Les intestins

La candidose est-elle le vrai coupable?

Etes-vous aussi une de ces personnes à qui on a un jour diagnostiqué une candidose?

La candidose est une prolifération anormale du champignon Candida Albicans qui se trouve à l’état naturel dans le côlon.

Cette sur-multiplication entraîne l’apparition de divers symptômes dont les principaux sont des envies irrésistibles de sucres, de pain, de produits laitiers le sentiment de ne jamais être rassasié, des accès de boulimie, une attirance pour l’alcool, la langue blanche, les mycoses vaginales, anales, les ballonnements, les troubles du transit (constipation, diarrhée, alternance des deux), de la fatigue,…

Votre médecin vous a t-il donné un traitement anti-fongique ?

Peut-être avez-vous vu un naturopathe qui vous a conseillé un protocole anti-candidose ?

Un protocole de 3 mois ou plus qui ressemblerait à ceci :

1) Suppression des sucres, féculents et fruits

2) Synergie d’huiles essentielles ou plantes anti-fongiques

3) Probiotiques et glutamine pour refaire la barrière intestinale

J’ai personnellement essayé ces deux approches et je n’ai pas senti de vraie amélioration, parfois les symptômes s’aggravaient. Le plus dur a été la suppression des sucres pendant de longues périodes où je me sentais déprimée et fatiguée. Pas étonnant car notre première source d’énergie reste le glucose!

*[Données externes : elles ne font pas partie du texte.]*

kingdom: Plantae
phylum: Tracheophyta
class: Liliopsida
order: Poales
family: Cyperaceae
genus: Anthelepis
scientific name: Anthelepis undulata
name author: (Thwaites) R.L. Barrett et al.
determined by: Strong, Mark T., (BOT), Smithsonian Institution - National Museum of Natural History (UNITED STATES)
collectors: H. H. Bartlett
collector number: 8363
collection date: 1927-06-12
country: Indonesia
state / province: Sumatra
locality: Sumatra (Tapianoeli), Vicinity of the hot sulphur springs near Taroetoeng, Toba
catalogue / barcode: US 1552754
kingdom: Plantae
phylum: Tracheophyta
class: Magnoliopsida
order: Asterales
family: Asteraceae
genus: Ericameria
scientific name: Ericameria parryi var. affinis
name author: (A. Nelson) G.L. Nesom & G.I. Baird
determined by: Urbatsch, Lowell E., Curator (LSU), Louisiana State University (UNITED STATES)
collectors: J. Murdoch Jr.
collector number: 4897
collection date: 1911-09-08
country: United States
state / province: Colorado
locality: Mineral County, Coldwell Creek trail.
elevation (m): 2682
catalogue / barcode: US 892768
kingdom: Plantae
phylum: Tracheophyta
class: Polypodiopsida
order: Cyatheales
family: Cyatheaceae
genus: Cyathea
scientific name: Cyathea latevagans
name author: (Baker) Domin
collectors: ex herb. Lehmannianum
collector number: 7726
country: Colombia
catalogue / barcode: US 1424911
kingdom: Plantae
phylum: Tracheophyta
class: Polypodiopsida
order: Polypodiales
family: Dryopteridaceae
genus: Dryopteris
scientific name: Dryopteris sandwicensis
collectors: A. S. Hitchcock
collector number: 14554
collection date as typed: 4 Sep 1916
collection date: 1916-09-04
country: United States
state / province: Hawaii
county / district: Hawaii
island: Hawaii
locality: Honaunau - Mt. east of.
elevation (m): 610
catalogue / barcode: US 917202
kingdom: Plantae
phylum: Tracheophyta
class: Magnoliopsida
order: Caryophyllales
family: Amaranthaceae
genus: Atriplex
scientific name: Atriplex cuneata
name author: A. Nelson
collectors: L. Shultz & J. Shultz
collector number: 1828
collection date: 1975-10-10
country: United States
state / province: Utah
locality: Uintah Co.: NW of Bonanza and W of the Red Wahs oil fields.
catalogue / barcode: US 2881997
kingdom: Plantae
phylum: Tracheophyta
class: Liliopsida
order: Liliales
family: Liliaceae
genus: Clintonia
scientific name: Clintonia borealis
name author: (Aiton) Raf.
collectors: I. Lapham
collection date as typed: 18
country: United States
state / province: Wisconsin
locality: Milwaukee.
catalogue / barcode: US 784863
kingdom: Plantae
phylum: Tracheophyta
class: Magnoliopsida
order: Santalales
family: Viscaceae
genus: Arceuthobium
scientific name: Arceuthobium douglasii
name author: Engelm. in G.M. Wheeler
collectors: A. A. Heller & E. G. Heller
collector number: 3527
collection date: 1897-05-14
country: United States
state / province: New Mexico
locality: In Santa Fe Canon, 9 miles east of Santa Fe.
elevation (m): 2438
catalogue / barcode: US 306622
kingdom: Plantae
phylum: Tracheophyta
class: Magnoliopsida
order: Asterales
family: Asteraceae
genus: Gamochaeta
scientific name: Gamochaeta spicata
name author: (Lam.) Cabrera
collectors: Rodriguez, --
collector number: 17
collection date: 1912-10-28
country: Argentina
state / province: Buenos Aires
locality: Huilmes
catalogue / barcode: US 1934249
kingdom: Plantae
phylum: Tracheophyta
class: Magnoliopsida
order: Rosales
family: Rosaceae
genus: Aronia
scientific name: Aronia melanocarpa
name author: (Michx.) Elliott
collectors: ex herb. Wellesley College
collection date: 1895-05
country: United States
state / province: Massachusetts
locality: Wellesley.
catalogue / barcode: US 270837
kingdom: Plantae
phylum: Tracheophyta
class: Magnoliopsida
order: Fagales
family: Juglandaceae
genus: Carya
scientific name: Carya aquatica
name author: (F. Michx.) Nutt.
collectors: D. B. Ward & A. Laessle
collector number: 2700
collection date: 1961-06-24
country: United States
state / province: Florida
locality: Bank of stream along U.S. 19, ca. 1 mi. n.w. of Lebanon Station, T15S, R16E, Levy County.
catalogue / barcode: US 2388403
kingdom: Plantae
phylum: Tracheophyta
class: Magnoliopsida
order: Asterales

Après avoir fait mes recherches et reçu divers clients en cabinet, je suis arrivée à 4 hypothèses principales concernant la candidose, les voici : 

 

Hypothèse n° 1 : Une mauvaise fixation du sucre

La découverte de la méthode JMV m’a fait changé de regard sur la candidose.

Avec cette méthode on se rend compte que la plupart du temps les personnes qui souffrent de candidose ne fixent pas correctement les sucres.

Ce sucre mal métabolisé par les cellules se retrouve dans le tractus gastro-intestinal et nourrit le Candida Albicans en excès.

Le corps ayant besoin de glucose pour fabriquer de l’énergie se retrouve en défaut de celui-ci et donc une fatigue chronique apparaît. Cette mauvaise fixation du sucre entraîne des compulsions alimentaires et la sensation de ne jamais être rassasié même après un repas du dimanche en famille.

La déprogrammation de cette discordance au sucre (mauvaise fixation du glucose) grâce à la méthode JMV entraîne le plus souvent :

-Une diminution de la candidose car le glucose va de nouveau servir à nourrir nos cellules et ne sera plus autant éliminé dans le côlon où il nourrit ce champignon.

-Un regain d’énergie

-Une diminution de l’appétit.

 

Hypothèse n° 2 : Les bactéries pathogènes

Il y aurait des bactéries pathogènes en trop grand nombre dans les intestins qui causeraient ce qu’on appelle aujourd’hui le  SIBO (small intestinal bactérial overgrowth :  surproduction de bactéries dans l’intestin grêle). Le SIBO est un trouble digestif où peu importe ce que l’on mange, notre ventre ressemble à un ventre de femme enceinte. 

Dans ce cas-ci, la candidose ne serait qu’un « éboueur » qui décomposerait les toxines et autres déchets produits par ces bactéries devenues antibio-résistantes.

Taper sur la candidose au lieu de taper sur les mauvaises bactéries serait alors contreproductif car celle-ci nous protègerait des déchets toxiques générés par cette dysbiose intestinale (dérèglement de la flore intestinale).

 

Hypothèse n° 3 : L’intoxication aux métaux lourds

Dans les temps qui courent, de plus en plus d’individus souffrent d’intoxication aux métaux lourds (amalgames dentaires, prothèses, eau du robinet contaminée, vaccins, jouets, peinture, etc…).

Le candida albican jouerait une fois de plus un rôle « d’éboueur » à savoir qu’il détecterai les métaux lourds présents dans l’organisme se nourrirait de ces derniers.

Il faudrait donc éliminer les métaux lourds pour traiter la cause de la candidose.

 

Hypothèse n° 4 : L’antibiothérapie

Dans les intestins se joue un subtil équilibre entre les bactéries et les champignons chacun régulant l’autre.

Lorsqu’on prend des antibiotiques c’est qu’on souhaite diminuer la présence d’une bactérie pathogène. Les antibiotiques ne vont pas tuer uniquement la mauvaise bactérie mais vont aussi tuer les bonnes bactéries car ne font pas la distinction entre les deux. 

Cette diminution de la flore bactérienne laisse la place à une prolifération de champignon et donc de Candida Albicans, les bactéries étant moins présentes pour réguler ce dernier.